The use of unreasonable rates of returns for investment classes would favor certain strategies over others. For example, the value of delaying Social Security would be understated if unreasonably high rates of return were assumed. Higher-than-reasonable rates of return would also discourage consideration of insured lifetime income products. Alternatively, longer-than-reasonable expected lifetimes would tend to emphasize the value of annuities and delaying Social Security. Shorter-than-reasonable expected lifetimes would do the opposite. Impact of the overall household income should be considered, including that of a spouse or partner.

Conclusion

Stochastic modeling tools have been used for over a decade to test retirement financing scenarios. Many of these tools are proprietary and available for use by advisers when recommending the products or investments offered by the various financial institutions. These can be biased and may not consider strategy components that the financial institution would not offer or benefit from.
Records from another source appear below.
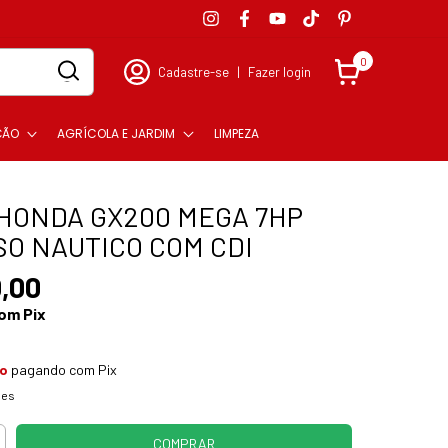
0
Cadastre-se
|
Fazer login
ÇÃO
AGRÍCOLA E JARDIM
LIMPEZA
HONDA GX200 MEGA 7HP
SO NAUTICO COM CDI
,00
om
Pix
to
pagando com Pix
hes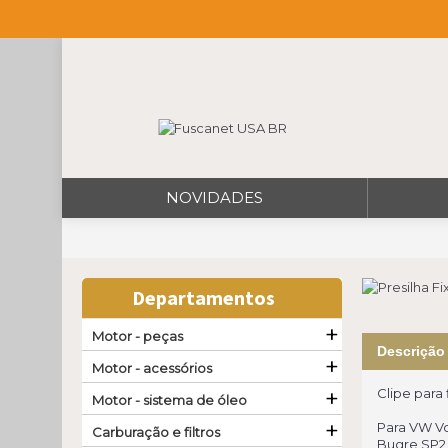
NOVIDADES
Departamentos
+
Motor - peças
Descrição
+
Motor - acessórios
+
Clipe para 
Motor - sistema de óleo
+
Para VW V
Carburação e filtros
Bugre SP2 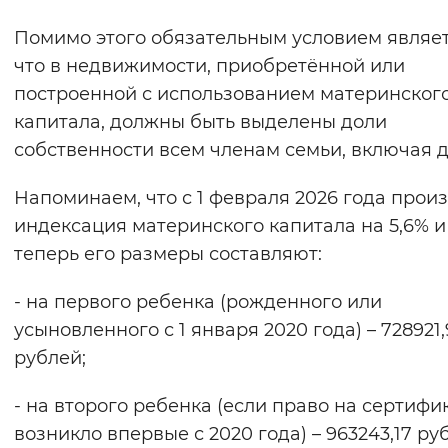
Помимо этого обязательным условием являет
что в недвижимости, приобретённой или
построенной с использованием материнског
капитала, должны быть выделены доли
собственности всем членам семьи, включая д
Напоминаем, что с 1 февраля 2026 года прои
индексация материнского капитала на 5,6% и
теперь его размеры составляют:
- на первого ребенка (рожденного или
усыновленного с 1 января 2020 года) – 728921
рублей;
- на второго ребенка (если право на сертифи
возникло впервые с 2020 года) – 963243,17 ру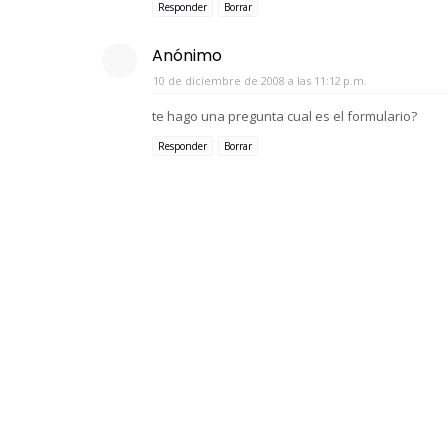
Responder
Borrar
Anónimo
10 de diciembre de 2008 a las 11:12 p.m.
te hago una pregunta cual es el formulario?
Responder
Borrar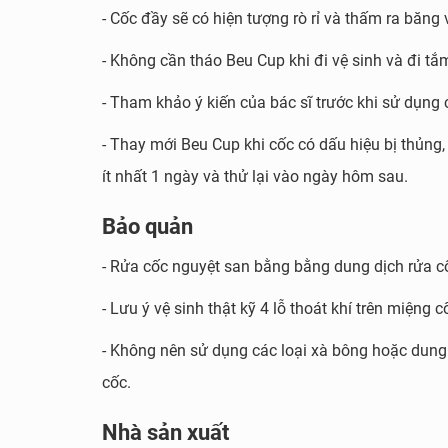
- Cốc đầy sẽ có hiện tượng rò rỉ và thấm ra băng v
- Không cần tháo Beu Cup khi đi vệ sinh và đi t
- Tham khảo ý kiến của bác sĩ trước khi sử dụn
- Thay mới Beu Cup khi cốc có dấu hiệu bị thủng
ít nhất 1 ngày và thử lại vào ngày hôm sau.
Bảo quản
- Rửa cốc nguyệt san bằng bằng dung dịch rửa cố
- Lưu ý vệ sinh thật kỹ 4 lỗ thoát khí trên miệng
- Không nên sử dụng các loại xà bông hoặc dung
cốc.
Nhà sản xuất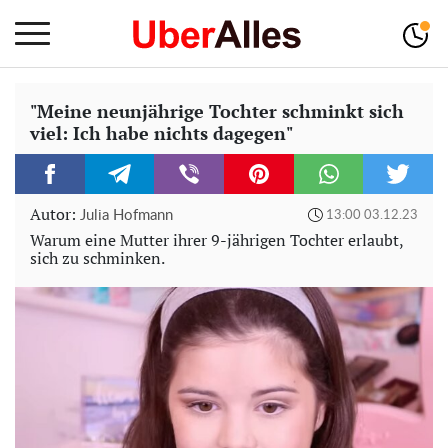
"Meine neunjährige Tochter schminkt sich
viel: Ich habe nichts dagegen"
Autor:
Julia Hofmann
13:00 03.12.23
Warum eine Mutter ihrer 9-jährigen Tochter erlaubt,
sich zu schminken.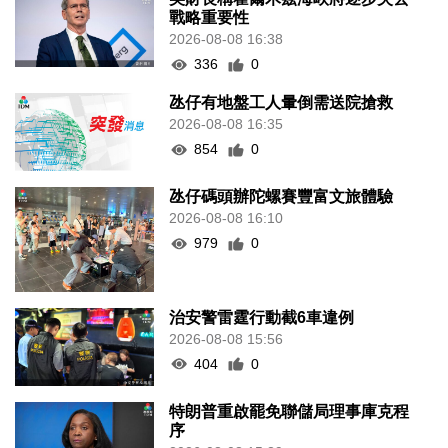
戰略重要性
2026-08-08 16:38
336
0
氹仔有地盤工人暈倒需送院搶救
2026-08-08 16:35
854
0
氹仔碼頭辦陀螺賽豐富文旅體驗
2026-08-08 16:10
979
0
治安警雷霆行動截6車違例
2026-08-08 15:56
404
0
特朗普重啟罷免聯儲局理事庫克程
序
Other modeling tools have been created for independent financial advisers and generally provide for more flexibility in strategy options. However, biases of the adviser may impact the strategies tested. For example, some fee-based advisers may not consider the use of fixed-income annuity or deferred-income fixed annuity products for their clients.

Consumer-created web applications may be especially valuable for individuals with modest retirement account balances who cannot attract the expertise of an unbiased adviser with decumulation expertise. However, as an individual’s personal situation becomes more complex, the value of retaining a qualified advisor increases.  

Mark Shemtob, MAAA, FSA, is an actuary and the owner of Abar Retirement Plan Services LLC.

© 2017. Used by permission of the author. This article is adapted from a commentary published in the July–August 2017 edition of Contingencies, a publication of the American Academy of Actuaries.